- SHORT PROBLEM: Pull out every line of the entries below that contains the word "date", and list those lines.

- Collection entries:
%%

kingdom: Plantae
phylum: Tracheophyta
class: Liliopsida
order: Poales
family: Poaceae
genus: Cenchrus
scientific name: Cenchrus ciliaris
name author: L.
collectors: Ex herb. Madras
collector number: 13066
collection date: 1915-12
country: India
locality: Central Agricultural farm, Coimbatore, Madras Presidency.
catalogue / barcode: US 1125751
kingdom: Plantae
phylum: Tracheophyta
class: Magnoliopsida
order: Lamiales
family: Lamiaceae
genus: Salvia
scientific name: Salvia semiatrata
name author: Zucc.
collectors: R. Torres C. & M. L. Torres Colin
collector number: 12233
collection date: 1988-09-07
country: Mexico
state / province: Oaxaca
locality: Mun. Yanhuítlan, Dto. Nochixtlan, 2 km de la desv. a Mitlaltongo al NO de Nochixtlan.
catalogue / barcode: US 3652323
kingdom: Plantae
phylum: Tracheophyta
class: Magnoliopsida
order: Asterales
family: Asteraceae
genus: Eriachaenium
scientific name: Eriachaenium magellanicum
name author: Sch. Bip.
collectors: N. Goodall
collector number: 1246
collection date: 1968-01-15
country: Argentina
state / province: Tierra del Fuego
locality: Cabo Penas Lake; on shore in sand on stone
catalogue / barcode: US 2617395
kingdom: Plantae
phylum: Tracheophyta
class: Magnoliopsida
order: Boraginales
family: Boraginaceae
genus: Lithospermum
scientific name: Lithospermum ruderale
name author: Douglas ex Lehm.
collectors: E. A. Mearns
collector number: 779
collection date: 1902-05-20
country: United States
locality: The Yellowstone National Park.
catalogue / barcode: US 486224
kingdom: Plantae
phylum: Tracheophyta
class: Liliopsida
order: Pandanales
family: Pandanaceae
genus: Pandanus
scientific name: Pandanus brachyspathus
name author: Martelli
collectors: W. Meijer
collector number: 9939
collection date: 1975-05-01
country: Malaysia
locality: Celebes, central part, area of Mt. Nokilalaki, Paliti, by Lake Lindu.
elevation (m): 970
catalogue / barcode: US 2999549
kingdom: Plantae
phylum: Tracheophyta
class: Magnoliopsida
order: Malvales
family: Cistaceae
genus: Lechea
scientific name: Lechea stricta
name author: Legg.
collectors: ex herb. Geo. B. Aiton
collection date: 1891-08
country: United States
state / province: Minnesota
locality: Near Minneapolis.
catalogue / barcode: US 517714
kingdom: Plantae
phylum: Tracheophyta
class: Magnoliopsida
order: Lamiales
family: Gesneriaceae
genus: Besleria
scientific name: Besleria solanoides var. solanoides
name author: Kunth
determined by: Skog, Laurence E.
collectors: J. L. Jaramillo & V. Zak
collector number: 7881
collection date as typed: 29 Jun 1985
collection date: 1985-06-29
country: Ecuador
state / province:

%%

- FINAL RESULT:
collection date: 1915-12
collection date: 1988-09-07
collection date: 1968-01-15
collection date: 1902-05-20
collection date: 1975-05-01
collection date: 1891-08
collection date as typed: 29 Jun 1985
collection date: 1985-06-29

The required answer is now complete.